CVE-2022-48705 in Linux
Summary
by MITRE • 05/03/2024
In the Linux kernel, the following vulnerability has been resolved:
wifi: mt76: mt7921e: fix crash in chip reset fail
In case of drv own fail in reset, we may need to run mac_reset several times. The sequence would trigger system crash as the log below.
Because we do not re-enable/schedule "tx_napi" before disable it again, the process would keep waiting for state change in napi_diable(). To avoid the problem and keep status synchronize for each run, goto final resource handling if drv own failed.
[ 5857.353423] mt7921e 0000:3b:00.0: driver own failed
[ 5858.433427] mt7921e 0000:3b:00.0: Timeout for driver own
[ 5859.633430] mt7921e 0000:3b:00.0: driver own failed
[ 5859.633444] ------------[ cut here ]------------
[ 5859.633446] WARNING: CPU: 6 at kernel/kthread.c:659 kthread_park+0x11d
[ 5859.633717] Workqueue: mt76 mt7921_mac_reset_work [mt7921_common]
[ 5859.633728] RIP: 0010:kthread_park+0x11d/0x150
[ 5859.633736] RSP: 0018:ffff8881b676fc68 EFLAGS: 00010202
...... [ 5859.633766] Call Trace:
[ 5859.633768]
[ 5859.633771] mt7921e_mac_reset+0x176/0x6f0 [mt7921e]
[ 5859.633778] mt7921_mac_reset_work+0x184/0x3a0 [mt7921_common]
[ 5859.633785] ? mt7921_mac_set_timing+0x520/0x520 [mt7921_common]
[ 5859.633794] ? __kasan_check_read+0x11/0x20
[ 5859.633802] process_one_work+0x7ee/0x1320
[ 5859.633810] worker_thread+0x53c/0x1240
[ 5859.633818] kthread+0x2b8/0x370
[ 5859.633824] ? process_one_work+0x1320/0x1320
[ 5859.633828] ? kthread_complete_and_exit+0x30/0x30
[ 5859.633834] ret_from_fork+0x1f/0x30
[ 5859.633842]
Be aware that VulDB is the high quality source for vulnerability data.
Analysis
by VulDB Data Team • 09/29/2025
The vulnerability identified as CVE-2022-48705 affects the Linux kernel's mt76 wireless driver module, specifically targeting the mt7921e chip implementation. This flaw manifests as a system crash occurring during the chip reset process when driver ownership fails. The issue stems from improper resource management within the wireless driver's reset mechanism, creating a deadlock condition that ultimately leads to kernel panic. The vulnerability impacts wireless connectivity and system stability, particularly in devices utilizing MediaTek mt7921e wireless chips.

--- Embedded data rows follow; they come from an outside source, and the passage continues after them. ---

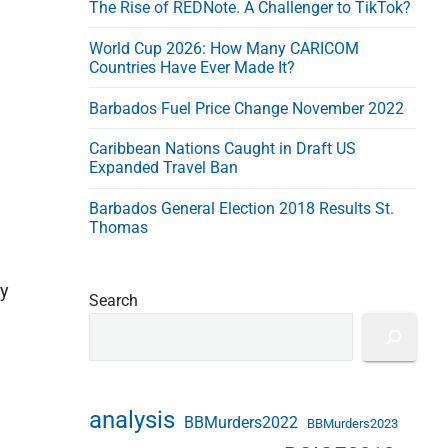
The Rise of REDNote. A Challenger to TikTok?
e
s
World Cup 2026: How Many CARICOM
s
Countries Have Ever Made It?
Barbados Fuel Price Change November 2022
Caribbean Nations Caught in Draft US
Expanded Travel Ban
Barbados General Election 2018 Results St.
Thomas
by
Search
analysis
BBMurders2022
BBMurders2023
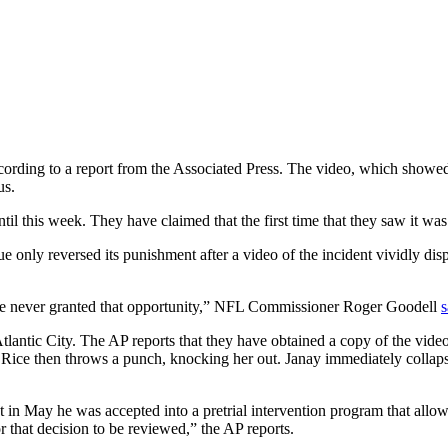
rding to a report from the Associated Press. The video, which showed
us.
til this week. They have claimed that the first time that they saw it wa
ue only reversed its punishment after a video of the incident vividly dis
re never granted that opportunity,” NFL Commissioner Roger Goodell
s
Atlantic City. The AP reports that they have obtained a copy of the v
Rice then throws a punch, knocking her out. Janay immediately collapse
t in May he was accepted into a pretrial intervention program that allow
that decision to be reviewed,” the AP reports.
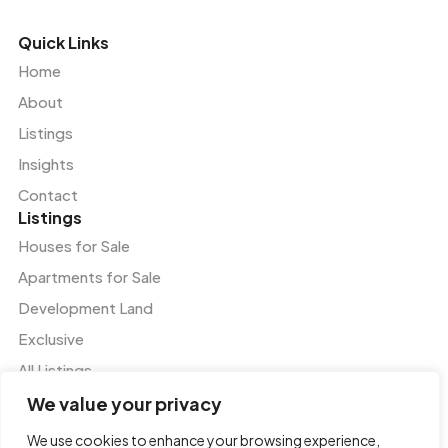
Quick Links
Home
About
Listings
Insights
Contact
Listings
Houses for Sale
Apartments for Sale
Development Land
Exclusive
All Listings
Services
We value your privacy
Residential and Commercial Agency
We use cookies to enhance your browsing experience,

The technical root cause involves a race condition and improper state management during the mac_reset operation sequence. When driver ownership fails during reset operations, the system attempts to execute multiple reset iterations but fails to properly re-enable or schedule the tx_napi component before disabling it again. This creates a circular dependency where the system waits indefinitely for a state change in napi_disable(), causing the kernel to hang and eventually crash. The problem occurs in the kernel workqueue context where the mt7921_mac_reset_work function executes, specifically in the mt7921e_mac_reset function which lacks proper error handling for the driver ownership failure scenario.
The operational impact of this vulnerability extends beyond simple connectivity disruption to potential system instability and denial of service conditions. Systems utilizing affected MediaTek wireless chips may experience complete system crashes, particularly during high network load or when reset operations are triggered due to driver errors. The vulnerability affects all Linux kernel versions that include the mt76 driver module with mt7921e support, making it a significant concern for enterprise and consumer devices relying on wireless connectivity. The crash pattern indicates that the system becomes unresponsive rather than simply failing to establish wireless connections, representing a more severe operational impact.
Mitigation strategies for this vulnerability require kernel updates that implement proper error handling for driver ownership failures during reset operations. The fix involves modifying the reset sequence to include proper goto statements to final resource handling when driver ownership fails, ensuring that all resources are properly cleaned up and system state is maintained consistently across reset attempts. Organizations should prioritize applying kernel patches that address this specific race condition and resource management issue. Additionally, monitoring systems should be configured to detect and alert on wireless driver reset failures, as these may indicate potential exposure to the vulnerability before a full system crash occurs. The fix aligns with CWE-691, which addresses insufficient control flow management, and addresses ATT&CK technique T1490, specifically system network denial of service, by preventing the system crash that would otherwise occur during wireless reset operations.